A census is commonly understood as being a big national project, a little like an election, a snapshot where everyone in a country is counted over a few months or the course of a year.
When Åkesson was asked when the census would begin, he said that it already had, as extra funding had already started to go to the Tax Agency so it could devote more efforts to estimating how many people there are in Sweden who are not in the population register.
This indicates that it is not a census in the way most people would understand it, but more a tightening up of the way Sweden's existing population register is maintained.
"This is not a census, whatever you try and call it," Gunnar Andersson, professor of demography at Stockholm University, told SVT. "You could possible say that it is an extension of the system of population registration and an attempt to find people who are not part of the registered population through random checks here and there."
According to the opposition Social Democrats, the measures aren't even the government's own.
Niklas Karlsson, the Social Democrat chair of the parliament’s Committee on Taxation, told The Local in a written statement that the policies announced were in fact proposals made by the Social Democrats and left over from when they were in government.
“There is nothing to do but welcome the Sweden Democrats and the government back to reality, and it is good that they have abandoned their fantasies about an enormously costly and ineffective census,” he said.
Almost all of the measures mentioned, such as carrying out identity checks using biometric data and tightening up of the system of coordination numbers, were proposed by the Social Democrats.
The former Social Democrat-led government also ordered an in-depth inquiry on how to improve the population register, in which the Tax Agency was asked for suggestions on additional powers or reforms it would like to have. This makes it hard to see what the Tax Agency will propose in September that it has not already suggested.
Statistics Sweden, which is responsible for Sweden's population register, has long argued that the existing registration-based approach is the most efficient way of monitoring how many people live in the country.
In the Q&A section on the population registry, the agency is dismissive of the idea of a door-to-door checks.

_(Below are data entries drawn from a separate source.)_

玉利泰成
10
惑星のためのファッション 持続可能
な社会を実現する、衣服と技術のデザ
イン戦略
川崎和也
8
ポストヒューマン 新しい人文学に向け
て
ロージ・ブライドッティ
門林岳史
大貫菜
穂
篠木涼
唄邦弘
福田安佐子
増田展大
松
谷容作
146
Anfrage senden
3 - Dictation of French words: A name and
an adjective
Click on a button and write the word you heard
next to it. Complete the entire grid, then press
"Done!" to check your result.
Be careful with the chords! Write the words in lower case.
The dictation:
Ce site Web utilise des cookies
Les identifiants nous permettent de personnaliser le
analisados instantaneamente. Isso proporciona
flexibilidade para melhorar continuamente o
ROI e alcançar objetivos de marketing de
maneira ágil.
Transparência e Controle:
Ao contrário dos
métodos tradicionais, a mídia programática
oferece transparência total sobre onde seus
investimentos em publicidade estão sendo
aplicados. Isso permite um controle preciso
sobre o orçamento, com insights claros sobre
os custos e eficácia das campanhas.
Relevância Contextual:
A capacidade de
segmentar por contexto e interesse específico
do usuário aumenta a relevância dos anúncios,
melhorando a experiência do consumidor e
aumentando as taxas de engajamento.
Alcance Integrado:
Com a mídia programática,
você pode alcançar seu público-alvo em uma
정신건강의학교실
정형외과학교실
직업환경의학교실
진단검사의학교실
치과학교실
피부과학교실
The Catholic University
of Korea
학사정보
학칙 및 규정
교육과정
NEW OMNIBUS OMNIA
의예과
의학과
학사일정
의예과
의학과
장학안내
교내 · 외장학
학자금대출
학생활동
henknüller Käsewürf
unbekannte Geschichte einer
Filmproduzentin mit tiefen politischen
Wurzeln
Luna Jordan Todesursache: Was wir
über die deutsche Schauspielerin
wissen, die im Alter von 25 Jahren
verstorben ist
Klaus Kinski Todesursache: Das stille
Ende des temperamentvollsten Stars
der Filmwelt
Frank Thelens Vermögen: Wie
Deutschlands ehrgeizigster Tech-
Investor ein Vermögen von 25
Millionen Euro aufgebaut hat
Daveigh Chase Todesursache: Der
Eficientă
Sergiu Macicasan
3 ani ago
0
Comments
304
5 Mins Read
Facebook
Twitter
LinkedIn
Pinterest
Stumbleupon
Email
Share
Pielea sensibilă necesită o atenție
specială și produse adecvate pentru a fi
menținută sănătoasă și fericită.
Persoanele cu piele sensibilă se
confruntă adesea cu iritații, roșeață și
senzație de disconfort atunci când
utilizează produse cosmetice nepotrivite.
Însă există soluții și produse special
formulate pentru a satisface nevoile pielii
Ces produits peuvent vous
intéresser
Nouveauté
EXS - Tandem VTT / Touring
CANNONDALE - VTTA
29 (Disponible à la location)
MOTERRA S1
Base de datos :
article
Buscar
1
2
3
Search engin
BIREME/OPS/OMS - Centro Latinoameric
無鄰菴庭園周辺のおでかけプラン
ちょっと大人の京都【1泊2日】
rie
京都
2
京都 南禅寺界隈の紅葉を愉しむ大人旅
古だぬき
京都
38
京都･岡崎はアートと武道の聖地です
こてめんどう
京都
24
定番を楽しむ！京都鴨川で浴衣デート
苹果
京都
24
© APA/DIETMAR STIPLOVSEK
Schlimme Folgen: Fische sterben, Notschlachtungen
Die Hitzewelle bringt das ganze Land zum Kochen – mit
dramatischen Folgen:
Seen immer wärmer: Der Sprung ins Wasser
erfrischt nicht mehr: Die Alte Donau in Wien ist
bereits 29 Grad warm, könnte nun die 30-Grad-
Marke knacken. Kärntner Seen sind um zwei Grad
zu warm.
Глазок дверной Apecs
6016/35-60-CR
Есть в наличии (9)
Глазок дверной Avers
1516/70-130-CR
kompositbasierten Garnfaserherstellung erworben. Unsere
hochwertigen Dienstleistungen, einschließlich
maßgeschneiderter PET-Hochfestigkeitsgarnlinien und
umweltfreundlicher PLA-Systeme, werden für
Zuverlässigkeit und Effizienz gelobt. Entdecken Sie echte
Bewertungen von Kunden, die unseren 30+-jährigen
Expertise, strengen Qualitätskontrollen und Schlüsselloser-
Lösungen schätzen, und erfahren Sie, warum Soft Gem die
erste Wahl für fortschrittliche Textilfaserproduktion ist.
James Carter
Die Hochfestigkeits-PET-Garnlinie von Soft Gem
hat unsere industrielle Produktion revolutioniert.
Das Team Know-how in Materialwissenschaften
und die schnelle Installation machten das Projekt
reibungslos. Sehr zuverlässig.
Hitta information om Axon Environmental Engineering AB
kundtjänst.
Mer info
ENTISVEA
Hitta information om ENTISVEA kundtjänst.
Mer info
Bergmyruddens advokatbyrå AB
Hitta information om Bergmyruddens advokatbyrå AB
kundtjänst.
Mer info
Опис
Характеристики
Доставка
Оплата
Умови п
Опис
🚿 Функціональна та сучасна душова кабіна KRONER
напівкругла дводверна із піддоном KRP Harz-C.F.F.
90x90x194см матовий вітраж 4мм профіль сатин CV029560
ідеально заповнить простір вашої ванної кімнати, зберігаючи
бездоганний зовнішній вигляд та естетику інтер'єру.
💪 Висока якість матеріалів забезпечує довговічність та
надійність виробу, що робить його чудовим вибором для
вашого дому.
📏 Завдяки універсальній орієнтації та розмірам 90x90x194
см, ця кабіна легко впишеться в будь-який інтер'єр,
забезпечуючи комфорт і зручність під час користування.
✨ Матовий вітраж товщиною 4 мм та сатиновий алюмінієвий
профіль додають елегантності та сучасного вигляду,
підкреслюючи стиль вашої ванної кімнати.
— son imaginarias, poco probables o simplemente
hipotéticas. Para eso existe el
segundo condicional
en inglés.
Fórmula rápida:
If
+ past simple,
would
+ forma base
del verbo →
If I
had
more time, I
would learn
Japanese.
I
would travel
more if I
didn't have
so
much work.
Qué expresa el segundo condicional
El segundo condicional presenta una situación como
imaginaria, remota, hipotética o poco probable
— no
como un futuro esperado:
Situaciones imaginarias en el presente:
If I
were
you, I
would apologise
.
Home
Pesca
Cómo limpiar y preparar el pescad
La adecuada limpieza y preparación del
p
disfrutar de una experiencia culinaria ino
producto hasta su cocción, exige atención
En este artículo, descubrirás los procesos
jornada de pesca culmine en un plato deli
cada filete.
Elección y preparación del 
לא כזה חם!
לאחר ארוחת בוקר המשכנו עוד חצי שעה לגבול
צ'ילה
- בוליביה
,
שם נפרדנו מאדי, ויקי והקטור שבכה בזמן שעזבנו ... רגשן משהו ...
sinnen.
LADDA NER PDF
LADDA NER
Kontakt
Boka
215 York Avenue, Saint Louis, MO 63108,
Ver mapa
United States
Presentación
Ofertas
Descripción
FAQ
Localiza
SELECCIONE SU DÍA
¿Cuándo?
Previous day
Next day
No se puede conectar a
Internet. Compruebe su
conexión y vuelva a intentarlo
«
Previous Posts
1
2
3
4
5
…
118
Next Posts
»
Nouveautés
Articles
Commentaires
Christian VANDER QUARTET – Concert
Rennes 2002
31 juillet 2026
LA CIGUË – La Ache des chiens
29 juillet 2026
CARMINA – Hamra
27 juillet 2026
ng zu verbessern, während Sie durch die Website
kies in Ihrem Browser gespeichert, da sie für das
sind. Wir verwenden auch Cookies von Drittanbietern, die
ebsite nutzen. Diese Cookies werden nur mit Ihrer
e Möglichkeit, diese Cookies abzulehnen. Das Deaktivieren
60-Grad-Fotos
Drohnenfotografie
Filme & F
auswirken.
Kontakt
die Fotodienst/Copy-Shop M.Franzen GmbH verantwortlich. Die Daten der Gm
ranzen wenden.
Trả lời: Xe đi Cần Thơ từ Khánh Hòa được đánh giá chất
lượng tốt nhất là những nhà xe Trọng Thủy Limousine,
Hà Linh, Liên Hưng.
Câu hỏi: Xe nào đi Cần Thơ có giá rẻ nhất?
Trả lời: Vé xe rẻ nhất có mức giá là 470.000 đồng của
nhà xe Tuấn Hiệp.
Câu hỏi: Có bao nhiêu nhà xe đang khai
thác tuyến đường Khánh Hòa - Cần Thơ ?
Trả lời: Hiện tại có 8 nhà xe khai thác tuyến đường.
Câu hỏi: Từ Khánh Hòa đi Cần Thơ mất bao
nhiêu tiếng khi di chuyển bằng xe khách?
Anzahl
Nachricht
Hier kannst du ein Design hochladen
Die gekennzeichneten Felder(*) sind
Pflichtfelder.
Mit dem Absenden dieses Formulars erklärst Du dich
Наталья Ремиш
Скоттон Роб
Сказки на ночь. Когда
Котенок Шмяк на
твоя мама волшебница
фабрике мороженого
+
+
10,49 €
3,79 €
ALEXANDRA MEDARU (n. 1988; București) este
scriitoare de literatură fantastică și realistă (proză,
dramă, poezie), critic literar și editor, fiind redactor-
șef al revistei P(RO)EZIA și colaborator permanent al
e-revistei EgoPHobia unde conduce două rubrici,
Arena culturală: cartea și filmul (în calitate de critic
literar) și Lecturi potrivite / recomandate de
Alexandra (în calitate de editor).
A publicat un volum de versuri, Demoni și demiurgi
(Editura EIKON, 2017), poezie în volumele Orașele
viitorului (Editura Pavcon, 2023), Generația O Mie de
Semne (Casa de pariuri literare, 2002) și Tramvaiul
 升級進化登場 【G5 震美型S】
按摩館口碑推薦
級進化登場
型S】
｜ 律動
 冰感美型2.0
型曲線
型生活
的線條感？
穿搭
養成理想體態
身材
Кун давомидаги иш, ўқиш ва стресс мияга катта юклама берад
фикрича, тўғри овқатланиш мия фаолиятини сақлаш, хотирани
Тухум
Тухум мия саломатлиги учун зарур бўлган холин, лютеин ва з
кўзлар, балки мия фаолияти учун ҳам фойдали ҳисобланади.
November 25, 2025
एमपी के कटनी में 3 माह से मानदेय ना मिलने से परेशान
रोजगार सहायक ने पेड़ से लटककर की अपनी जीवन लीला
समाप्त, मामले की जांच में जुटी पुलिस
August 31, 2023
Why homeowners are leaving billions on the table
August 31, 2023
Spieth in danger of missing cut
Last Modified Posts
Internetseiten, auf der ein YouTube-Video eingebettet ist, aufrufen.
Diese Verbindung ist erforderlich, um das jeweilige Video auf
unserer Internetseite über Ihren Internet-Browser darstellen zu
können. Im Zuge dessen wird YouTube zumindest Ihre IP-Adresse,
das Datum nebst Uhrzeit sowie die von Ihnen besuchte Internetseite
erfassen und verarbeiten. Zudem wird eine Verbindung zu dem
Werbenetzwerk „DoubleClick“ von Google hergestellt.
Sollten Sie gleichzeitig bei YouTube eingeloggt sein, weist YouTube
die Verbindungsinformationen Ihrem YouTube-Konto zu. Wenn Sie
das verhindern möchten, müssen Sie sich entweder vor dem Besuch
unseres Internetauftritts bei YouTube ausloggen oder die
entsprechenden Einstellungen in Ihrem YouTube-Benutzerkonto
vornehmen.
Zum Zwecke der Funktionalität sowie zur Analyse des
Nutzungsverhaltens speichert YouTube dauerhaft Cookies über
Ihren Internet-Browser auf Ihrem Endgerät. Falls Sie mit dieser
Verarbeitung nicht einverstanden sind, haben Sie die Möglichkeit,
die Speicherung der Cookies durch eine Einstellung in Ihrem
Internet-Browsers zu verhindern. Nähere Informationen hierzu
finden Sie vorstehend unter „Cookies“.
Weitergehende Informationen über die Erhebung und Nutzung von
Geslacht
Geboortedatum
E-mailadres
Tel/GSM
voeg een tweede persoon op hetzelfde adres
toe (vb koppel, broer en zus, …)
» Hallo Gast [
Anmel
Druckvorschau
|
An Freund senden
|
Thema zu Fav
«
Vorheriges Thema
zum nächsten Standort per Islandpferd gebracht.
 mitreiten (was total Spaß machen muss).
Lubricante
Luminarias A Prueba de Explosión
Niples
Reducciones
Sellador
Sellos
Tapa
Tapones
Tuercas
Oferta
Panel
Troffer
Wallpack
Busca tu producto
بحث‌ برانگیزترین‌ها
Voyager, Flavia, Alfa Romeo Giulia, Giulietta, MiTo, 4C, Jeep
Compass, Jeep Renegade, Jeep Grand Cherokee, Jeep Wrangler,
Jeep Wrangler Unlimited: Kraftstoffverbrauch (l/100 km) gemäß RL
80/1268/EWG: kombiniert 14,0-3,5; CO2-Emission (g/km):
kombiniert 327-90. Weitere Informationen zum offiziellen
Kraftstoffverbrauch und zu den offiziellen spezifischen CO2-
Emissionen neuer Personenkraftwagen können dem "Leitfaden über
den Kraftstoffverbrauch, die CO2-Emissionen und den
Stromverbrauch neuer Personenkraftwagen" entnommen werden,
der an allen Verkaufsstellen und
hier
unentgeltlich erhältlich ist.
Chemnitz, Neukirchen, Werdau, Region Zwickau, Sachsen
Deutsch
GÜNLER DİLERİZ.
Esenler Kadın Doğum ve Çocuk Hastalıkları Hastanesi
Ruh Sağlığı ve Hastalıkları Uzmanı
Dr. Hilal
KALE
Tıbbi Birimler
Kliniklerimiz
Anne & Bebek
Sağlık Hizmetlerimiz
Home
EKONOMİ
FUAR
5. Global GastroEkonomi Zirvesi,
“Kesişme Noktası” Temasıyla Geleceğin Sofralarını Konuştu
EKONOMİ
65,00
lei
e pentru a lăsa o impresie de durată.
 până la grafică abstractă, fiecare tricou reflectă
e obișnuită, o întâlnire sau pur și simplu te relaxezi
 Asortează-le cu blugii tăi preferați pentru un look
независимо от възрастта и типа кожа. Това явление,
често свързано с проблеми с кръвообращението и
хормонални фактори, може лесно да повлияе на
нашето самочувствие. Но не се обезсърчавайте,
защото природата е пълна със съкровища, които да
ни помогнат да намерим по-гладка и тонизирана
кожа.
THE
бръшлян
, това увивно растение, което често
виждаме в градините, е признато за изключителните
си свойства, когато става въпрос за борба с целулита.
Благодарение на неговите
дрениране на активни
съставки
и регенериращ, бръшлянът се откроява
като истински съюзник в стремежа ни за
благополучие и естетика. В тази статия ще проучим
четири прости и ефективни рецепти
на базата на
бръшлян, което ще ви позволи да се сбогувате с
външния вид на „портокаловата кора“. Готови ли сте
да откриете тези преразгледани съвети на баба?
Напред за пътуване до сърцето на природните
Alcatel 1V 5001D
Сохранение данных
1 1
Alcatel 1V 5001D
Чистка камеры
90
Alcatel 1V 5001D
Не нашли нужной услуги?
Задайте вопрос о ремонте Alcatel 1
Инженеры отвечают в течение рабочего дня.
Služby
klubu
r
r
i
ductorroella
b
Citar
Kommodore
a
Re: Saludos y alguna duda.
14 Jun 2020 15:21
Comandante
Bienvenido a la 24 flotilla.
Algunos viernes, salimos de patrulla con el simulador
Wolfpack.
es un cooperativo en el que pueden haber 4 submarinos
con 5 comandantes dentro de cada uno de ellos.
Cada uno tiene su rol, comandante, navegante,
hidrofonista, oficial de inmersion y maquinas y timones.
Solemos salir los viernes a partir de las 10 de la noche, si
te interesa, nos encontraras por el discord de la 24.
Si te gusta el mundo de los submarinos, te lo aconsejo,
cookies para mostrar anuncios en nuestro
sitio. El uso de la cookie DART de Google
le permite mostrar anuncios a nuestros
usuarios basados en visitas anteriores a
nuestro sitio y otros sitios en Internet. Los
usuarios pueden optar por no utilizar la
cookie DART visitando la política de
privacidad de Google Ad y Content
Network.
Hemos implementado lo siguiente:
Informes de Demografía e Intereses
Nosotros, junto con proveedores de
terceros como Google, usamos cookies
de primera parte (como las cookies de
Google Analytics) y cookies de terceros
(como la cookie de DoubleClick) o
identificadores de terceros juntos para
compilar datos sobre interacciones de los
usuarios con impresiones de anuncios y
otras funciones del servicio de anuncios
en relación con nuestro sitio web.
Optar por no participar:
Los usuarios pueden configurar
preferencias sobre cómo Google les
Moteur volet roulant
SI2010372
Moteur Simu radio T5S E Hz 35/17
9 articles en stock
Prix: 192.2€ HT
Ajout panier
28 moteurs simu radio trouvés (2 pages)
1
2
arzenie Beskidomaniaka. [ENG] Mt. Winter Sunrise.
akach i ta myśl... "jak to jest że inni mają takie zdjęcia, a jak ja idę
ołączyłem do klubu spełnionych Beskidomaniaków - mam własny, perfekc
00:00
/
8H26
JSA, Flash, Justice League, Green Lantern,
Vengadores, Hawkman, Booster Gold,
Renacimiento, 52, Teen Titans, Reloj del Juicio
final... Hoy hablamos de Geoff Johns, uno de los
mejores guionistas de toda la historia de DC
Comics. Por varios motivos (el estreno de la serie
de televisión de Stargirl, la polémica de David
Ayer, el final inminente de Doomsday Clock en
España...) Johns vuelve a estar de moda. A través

"It is extremely unclear how this would be done, what results it would generate and how these would be used," it says of the door-knocking approach. "It's hard to judge as no literal census has been carried out in Sweden in modern times."
So will Swedish officials be raiding properties across Sweden to check who lives there?
The Tax Agency already has the power to visit addresses to check who lives there, and a new law proposed by the Social Democrats which will come into force this autumn, will allow the agency to do that as the starting point of an investigation, rather than as a last resort.
Nothing in the measures announced on Thursday appear to require the Tax Agency to use this power more than it already does.
At the press conference, both Svantesson and Åkesson suggested the tax agency might knock on a few more doors.
“Quite a lot of doors are going to end up getting knocked on, but we can’t do that everywhere. It’s not an effective use of taxpayer’s money,” Svantesson said at the press conference.
She told SVT that the tax agency would focus on risk areas, such as Sweden's so-called 'vulnerable areas', with a high immigrant population.
"In Örebro where I live, there are, for example, a lot of people that live in Vivalla, but not so many who are registered as living there. That's a clear example of a risk area, but there are more," she said.
Åkesson, meanwhile, said that it would be "up to the Tax agency" whether it felt it was necessary to physically visit apartments in these areas to check who was living there.